===== Dataset =====
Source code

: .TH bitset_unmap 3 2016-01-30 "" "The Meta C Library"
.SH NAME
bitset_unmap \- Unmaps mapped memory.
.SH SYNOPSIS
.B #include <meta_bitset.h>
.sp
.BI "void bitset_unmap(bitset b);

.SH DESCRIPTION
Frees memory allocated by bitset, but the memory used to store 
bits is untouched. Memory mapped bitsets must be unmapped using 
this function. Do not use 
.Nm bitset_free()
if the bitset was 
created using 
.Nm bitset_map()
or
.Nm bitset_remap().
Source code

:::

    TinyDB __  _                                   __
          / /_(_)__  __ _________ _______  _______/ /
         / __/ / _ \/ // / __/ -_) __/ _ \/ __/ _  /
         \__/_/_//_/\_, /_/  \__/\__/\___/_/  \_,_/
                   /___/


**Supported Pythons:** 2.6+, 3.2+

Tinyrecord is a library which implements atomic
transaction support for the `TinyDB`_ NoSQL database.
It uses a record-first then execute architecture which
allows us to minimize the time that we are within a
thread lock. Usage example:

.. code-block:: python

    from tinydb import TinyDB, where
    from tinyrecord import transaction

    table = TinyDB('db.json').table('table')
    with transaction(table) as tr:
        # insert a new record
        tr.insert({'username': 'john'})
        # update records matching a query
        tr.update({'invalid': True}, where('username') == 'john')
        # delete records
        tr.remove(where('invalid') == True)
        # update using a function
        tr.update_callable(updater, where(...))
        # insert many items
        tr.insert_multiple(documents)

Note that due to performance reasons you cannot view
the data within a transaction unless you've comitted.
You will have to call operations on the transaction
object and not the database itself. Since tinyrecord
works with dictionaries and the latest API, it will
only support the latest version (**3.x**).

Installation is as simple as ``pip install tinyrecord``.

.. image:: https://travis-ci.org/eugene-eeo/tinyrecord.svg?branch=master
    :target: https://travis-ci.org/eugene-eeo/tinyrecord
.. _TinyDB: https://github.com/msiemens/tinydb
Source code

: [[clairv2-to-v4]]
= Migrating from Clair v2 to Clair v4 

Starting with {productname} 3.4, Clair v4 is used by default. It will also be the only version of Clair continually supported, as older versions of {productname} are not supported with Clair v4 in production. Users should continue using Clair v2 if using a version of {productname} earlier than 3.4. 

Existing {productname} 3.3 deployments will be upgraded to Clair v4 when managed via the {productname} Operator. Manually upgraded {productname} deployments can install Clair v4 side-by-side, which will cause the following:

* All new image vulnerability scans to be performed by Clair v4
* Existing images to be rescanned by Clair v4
=====
If a line in the data above holds the string "which", report that line.

Tinyrecord is a library which implements atomic
It uses a record-first then execute architecture which
Existing {productname} 3.3 deployments will be upgraded to Clair v4 when managed via the {productname} Operator. Manually upgraded {productname} deployments can install Clair v4 side-by-side, which will cause the following:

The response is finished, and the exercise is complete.